Laterna Magica

Pêcheurs de perles

Par

© La Lumière sombre Cat 01, Todd Hido, Sans titre, #11692-492, 2017.

Sur les traces de sa vocation, « Laterna Magica » projette l’espace d’un confessionnal où Bergman se confronte au noyau dur de son être et de sa création. Les différents niveaux de narration qui entremêlent souvenirs épars, contexte historique ainsi que réflexions artistiques et spirituelles font de ces mémoires mis en scène tout à la fois une clé et un verrou à la compréhension de sa vie.

Il semblait presque inévitable que la Cie STT, en quête d’une nouvelle grammaire théâtrale, s’attache ainsi à celui pour qui le cinéma représentait la recherche « d’une langue qui, littéralement, se parle d’âme à âme ». En arpentant les méandres du texte, Dorian Rossel se heurte aux résistances de l’œuvre et de son auteur sans chercher à en dissoudre la difficulté. Le metteur en scène évite le piège d’une glose inutile – un exercice sur lequel beaucoup de psychanalystes se sont déjà cassé les dents. C’est donc la sobriété qui triomphe et prend à bras-le-corps l’intellectualisme latent pour en recueillir la sève. Surtout, elle permet de braver les écueils de traduction médiumnique. Tandis que plane en permanence le spectre de l’image vidéo, Dorian Rossel ne cède pas à l’obsession postmoderne du surgissement de la caméra mais choisit plutôt de (re)modeler un véritable langage scénique.

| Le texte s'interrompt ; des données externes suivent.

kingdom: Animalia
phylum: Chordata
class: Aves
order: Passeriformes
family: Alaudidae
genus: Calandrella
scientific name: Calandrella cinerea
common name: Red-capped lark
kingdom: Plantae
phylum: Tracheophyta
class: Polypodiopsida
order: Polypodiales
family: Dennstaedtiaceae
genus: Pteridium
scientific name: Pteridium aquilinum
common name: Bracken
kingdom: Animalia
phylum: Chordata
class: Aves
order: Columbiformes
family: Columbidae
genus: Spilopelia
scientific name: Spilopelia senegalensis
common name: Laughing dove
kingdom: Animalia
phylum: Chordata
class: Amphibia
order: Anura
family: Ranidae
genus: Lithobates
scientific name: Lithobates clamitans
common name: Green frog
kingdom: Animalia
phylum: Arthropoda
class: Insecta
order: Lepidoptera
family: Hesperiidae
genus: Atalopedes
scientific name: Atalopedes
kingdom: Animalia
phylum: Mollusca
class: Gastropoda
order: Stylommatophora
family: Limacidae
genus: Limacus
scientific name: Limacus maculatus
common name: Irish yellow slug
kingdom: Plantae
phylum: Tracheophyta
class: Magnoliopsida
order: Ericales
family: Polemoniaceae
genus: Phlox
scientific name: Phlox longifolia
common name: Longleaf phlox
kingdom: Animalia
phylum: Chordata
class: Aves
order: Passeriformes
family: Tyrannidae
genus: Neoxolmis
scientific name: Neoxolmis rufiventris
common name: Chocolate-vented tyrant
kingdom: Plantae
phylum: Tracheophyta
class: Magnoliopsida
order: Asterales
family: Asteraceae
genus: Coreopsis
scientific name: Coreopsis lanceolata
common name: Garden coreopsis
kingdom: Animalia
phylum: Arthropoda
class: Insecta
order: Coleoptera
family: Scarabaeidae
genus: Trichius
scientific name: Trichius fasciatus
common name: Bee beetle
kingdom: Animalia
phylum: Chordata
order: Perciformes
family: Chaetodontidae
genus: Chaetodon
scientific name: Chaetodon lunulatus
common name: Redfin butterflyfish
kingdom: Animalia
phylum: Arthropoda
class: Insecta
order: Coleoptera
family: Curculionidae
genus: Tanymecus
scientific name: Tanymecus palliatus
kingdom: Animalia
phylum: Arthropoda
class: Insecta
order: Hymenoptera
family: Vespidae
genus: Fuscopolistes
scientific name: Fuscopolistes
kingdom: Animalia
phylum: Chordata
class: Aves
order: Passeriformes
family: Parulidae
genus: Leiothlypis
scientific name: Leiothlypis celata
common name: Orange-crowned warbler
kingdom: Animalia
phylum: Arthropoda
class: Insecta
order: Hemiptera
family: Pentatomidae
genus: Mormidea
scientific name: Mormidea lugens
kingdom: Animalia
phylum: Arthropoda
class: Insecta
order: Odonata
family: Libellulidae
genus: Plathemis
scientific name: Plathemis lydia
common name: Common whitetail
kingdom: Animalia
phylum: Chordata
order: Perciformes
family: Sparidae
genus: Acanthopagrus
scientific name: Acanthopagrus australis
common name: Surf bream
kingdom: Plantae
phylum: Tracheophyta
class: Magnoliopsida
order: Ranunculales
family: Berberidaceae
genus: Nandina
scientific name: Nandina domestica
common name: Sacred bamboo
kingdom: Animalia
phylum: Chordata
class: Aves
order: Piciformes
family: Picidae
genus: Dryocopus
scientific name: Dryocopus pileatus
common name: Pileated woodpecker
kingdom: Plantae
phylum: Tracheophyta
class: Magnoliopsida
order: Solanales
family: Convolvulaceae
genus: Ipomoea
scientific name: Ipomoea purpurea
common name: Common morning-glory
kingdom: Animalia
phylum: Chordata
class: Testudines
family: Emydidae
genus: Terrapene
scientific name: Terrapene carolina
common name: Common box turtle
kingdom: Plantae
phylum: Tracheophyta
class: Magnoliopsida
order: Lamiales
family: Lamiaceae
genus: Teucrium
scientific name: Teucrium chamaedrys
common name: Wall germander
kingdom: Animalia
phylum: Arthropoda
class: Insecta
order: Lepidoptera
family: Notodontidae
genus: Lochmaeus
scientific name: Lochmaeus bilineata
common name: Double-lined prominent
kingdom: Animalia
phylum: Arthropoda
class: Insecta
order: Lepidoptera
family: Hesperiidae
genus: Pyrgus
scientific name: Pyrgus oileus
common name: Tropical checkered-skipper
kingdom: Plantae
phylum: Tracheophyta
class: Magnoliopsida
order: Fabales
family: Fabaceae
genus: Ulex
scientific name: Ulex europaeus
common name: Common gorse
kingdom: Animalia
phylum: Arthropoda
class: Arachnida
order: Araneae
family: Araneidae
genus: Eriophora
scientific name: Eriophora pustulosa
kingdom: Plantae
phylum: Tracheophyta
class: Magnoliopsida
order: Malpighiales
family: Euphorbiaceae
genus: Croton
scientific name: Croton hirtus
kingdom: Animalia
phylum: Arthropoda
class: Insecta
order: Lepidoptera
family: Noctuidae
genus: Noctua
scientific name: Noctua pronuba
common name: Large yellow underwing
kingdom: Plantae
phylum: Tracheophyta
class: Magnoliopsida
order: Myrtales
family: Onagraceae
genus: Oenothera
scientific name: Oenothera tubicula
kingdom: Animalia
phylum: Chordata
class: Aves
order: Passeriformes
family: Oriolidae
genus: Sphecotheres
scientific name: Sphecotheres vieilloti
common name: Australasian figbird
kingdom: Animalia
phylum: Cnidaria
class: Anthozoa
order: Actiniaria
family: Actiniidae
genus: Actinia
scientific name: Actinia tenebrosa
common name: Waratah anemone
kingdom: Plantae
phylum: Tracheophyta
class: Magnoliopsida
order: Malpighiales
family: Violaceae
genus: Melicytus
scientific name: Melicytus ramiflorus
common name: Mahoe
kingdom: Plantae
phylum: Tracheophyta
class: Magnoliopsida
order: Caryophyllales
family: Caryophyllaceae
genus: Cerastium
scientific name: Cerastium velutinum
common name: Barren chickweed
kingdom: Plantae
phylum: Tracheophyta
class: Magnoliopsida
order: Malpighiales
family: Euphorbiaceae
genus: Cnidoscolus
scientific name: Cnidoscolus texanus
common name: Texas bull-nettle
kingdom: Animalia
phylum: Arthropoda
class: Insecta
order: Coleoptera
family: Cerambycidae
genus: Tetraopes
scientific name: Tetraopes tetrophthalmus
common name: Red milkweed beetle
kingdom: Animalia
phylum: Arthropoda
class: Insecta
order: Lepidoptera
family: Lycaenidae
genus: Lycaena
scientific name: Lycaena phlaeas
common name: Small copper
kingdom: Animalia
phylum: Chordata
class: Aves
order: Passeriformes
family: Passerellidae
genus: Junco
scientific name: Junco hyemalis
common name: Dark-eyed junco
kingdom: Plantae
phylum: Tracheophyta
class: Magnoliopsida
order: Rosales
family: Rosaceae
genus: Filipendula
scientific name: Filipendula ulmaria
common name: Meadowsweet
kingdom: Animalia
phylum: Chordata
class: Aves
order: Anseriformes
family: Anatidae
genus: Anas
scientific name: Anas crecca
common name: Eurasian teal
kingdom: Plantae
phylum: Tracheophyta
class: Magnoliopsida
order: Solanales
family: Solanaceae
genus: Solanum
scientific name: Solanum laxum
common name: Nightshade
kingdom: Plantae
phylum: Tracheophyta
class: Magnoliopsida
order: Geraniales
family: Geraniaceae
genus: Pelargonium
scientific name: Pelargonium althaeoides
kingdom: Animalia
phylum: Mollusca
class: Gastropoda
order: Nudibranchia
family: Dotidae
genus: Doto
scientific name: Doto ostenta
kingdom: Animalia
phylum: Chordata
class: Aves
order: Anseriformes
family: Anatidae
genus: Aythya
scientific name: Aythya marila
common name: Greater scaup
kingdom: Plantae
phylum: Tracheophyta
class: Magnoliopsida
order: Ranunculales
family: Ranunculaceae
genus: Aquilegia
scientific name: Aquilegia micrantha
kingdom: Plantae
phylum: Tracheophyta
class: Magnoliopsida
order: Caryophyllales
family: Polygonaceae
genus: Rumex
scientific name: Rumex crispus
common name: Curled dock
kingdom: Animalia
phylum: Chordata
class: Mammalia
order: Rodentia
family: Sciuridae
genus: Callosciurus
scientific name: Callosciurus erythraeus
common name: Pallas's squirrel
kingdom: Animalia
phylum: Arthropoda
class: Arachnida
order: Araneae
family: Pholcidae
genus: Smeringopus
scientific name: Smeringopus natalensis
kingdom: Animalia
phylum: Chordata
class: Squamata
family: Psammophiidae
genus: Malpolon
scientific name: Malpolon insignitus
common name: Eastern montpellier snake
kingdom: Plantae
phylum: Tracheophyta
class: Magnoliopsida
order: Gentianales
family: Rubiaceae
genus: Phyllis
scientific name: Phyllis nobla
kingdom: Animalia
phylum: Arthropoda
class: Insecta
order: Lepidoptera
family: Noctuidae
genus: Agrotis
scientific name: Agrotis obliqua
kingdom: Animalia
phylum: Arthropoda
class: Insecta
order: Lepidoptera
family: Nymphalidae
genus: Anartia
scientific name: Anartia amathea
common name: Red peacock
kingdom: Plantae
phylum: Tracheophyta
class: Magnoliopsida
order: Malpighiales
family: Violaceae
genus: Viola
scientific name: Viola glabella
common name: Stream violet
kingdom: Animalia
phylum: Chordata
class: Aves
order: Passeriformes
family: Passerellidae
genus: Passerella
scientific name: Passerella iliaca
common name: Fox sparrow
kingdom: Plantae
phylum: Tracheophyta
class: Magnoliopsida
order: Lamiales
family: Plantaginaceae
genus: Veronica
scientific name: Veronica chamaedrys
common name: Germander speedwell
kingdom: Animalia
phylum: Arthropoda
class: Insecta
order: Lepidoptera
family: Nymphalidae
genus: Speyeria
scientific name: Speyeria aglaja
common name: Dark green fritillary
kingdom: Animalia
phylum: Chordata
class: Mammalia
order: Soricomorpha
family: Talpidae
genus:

Au plateau, à la musique, à la technique, chaque membre de l’équipe se transfigure, à la manière d’Ingmar, en « pêcheur de perles ». Chaque fil narratif est tissé avec patience. Les mailles entremêlent gestuelles ordonnées, jeux de lumière soignés et ponctuations musicales. Rappelant « Cris et chuchotements », cordes frappées et frottées font grésiller l’espace d’harmoniques. Ces infinitésimales madeleines de Proust nassent l’attention du spectateur jusqu’à ce que, enfin, une puissance venue des tréfonds éclate. Des signes purs triomphent temporairement, enrobés d’un mystère épais et rassurant.

La réussite de l’adaptation tient à ce que l’œuvre parle du cinéaste suédois sans « faire du Bergman ». Il ne s’agit pas de réaliser l’histoire d’un personnage conteur de lui-même. La pièce est avant tout une mise en espace des processus mémoriel et créatif, émergeant des coutures du langage théâtral. En cela, Dorian Rossel reste fidèle au maître, que son métier, « pédante organisation de l’indicible », rendait soucieux de tenir à distance l’objet créé : « Je ne participe pas au drame, je le traduis, je le matérialise. » Sur scène, le procédé de la lanterne magique devient ainsi une métaphore à double-fond. La quête de l’être n’est qu’une ombre parmi d’autres ; elle affronte celle d’une recherche esthétique angoissée, effrénée, qui tremble d’une énergie vitale.